I’m outrunning my demons with the strokes, jabs, splatters, of paint, caress of the brush. I am filling the space with color and light so that fear has no room.. Looking myself in the eyes; raw. 

There are walls here around me but the soul has an outlet to the endless sky via the world created with paint. I have a place to wander and scuff my feet in the snow while I sift thoughts that were pushed to the dusty corners of my mind. I feel the exhale of warm breath while the cold air nips my cheeks.  

The sky. Fears evaporate and I am enveloped by wonder. It’s calm. All of my demons are no longer mine. I don’t know them anymore, I never owned them. They are mere traces like afterimages scurrying on the ground far below; the tails of comets that quickly fade.

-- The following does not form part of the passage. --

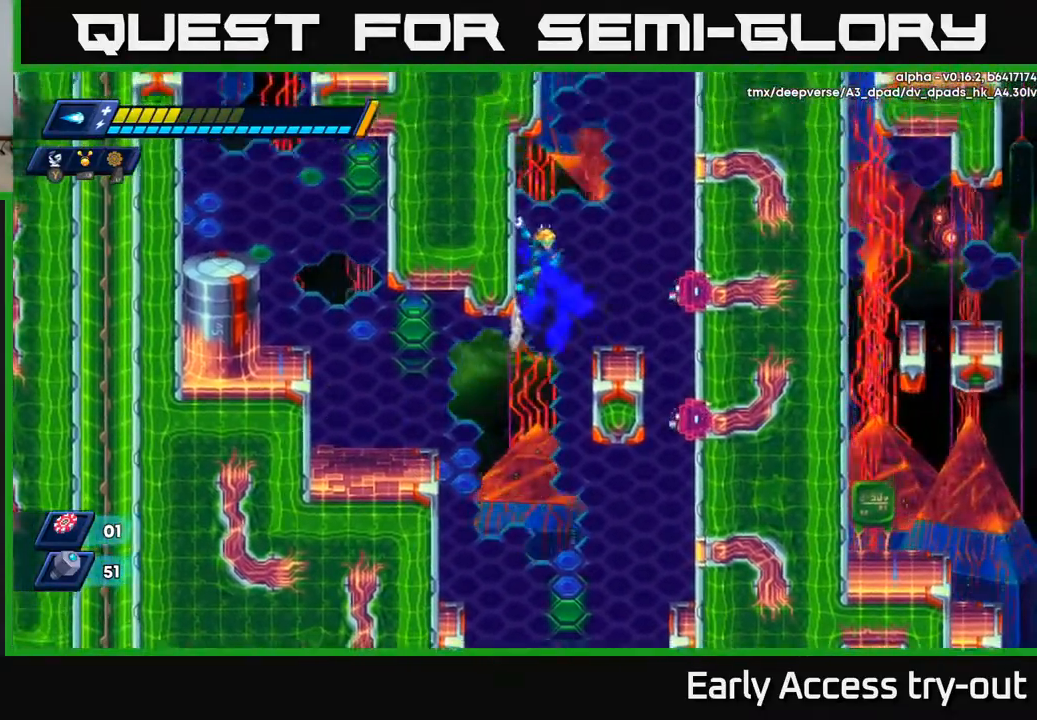
{"buttons": ["DPAD_LEFT"], "right_stick": "center", "events": [[100, "A", "up"], [167, "A", "down"], [300, "A", "up"]]}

My mind expands in the open.



Sometimes I am a screen door and life is the wind combing through



I am erupting a flood of sensations I don’t know how to harness.... it has always been that way; they purge, they evaporate and are gone before they can be touched; like chasing wind.  Images and words that fly unabashedly out of a wild sunrise; as quickly as they came they are soaring and flaunting past to the distance... unless you catch one by the tail and whisper it’s fluid beauties in poetry to the world. 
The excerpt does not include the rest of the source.